È quel che non è avvenuto a Milano. A noi pare che nella
preparazione delle iniziative contro expo siano convissute due
prospettive piuttosto diverse: da una parte quella che individuava
nella manifestazione espositiva un grande laboratorio sociale,
in cui venivano sperimentate nuove forme di sfruttamento e di
messa al lavoro della cooperazione sociale, in cui si forgiavano
nuovi spazi urbani, nuove gerachie e nuovi immaginari (e se ne
rilanciavano al contempo altri, niente affatto nuovi, come segnalato
ad esempio dalla campagna contro «We-Women for Expo»); dall’altra
quella che considerava l’Expo come la realizzazione
paradigmatica di una «grande opera».
Ci sembra evidente che la prima prospettiva, attorno a cui in
questi anni sono nate importanti esperienze di inchiesta e sono
stati messi in campo generosi tentativi di auto-organizzazione e di
lotta, è risultata completamente spiazzata durante la Mayday: non
è cioè riuscita a imporsi come polo di aggregazione e di indirizzo
politico. A prevalere è stata la seconda: assunta l’Expo come
simbolo delle «grandi opere», il simbolismo è dilagato tra le
fiamme e le bombe carta, con una serie di slittamenti che dalle
banche e dalle agenzie immobiliari sono giunti a investire normali
negozi e qualche utilitaria.
È un punto che va ribadito: a Milano tutto si è giocato sul piano
del simbolico. Non v’è stata espressione di una rabbia sociale
diffusa (che pure non manca), ma azione organizzata di soggetti che
hanno scelto di attaccare i simboli del «potere» e del «capitale»

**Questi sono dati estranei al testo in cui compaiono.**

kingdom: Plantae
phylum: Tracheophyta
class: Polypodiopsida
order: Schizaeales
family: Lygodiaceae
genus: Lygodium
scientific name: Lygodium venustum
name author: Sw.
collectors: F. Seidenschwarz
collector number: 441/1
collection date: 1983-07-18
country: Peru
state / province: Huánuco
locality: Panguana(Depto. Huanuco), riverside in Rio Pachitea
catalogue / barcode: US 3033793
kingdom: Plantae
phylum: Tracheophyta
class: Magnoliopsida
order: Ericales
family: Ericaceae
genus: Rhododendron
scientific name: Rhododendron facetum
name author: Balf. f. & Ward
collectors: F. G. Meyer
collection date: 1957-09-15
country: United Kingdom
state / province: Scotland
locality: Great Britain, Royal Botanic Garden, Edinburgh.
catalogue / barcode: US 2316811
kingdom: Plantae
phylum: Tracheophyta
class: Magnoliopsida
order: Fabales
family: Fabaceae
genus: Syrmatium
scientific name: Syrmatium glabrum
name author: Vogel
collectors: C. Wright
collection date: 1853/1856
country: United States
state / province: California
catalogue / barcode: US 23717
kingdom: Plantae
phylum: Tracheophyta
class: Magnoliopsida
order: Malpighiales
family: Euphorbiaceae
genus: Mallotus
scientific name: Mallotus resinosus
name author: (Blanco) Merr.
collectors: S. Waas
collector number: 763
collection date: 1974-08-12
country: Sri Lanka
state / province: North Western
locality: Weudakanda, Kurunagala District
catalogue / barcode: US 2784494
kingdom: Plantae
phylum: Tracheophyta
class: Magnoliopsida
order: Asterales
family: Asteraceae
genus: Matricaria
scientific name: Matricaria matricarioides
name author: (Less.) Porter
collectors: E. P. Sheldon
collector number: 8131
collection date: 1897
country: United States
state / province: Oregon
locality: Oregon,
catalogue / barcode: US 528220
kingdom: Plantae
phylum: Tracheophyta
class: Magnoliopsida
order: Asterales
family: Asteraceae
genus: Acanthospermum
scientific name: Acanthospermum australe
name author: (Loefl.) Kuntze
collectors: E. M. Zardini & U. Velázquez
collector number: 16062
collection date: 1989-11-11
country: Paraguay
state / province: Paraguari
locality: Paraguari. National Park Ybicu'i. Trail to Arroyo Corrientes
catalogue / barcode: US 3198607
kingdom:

perché convinti – almeno una parte significativa di essi – che non
vi sia alternativa a una politica di pura distruzione, che non vi
sia alcuno spazio per una lotta capace di distendersi nel tempo, di
consolidare delle conquiste e di affermare nuovi principi di
organizzazione della vita e della cooperazione sociale. Davvero
il paragone con Ferguson e Baltimora, con movimenti di rivolta
sociale che attraversano, coinvolgono e dividono intere comunità,
è fuori luogo, a meno che non ci si voglia fissare esclusivamente
sulle apparenze, sulle forme e sulle immagini dello scontro!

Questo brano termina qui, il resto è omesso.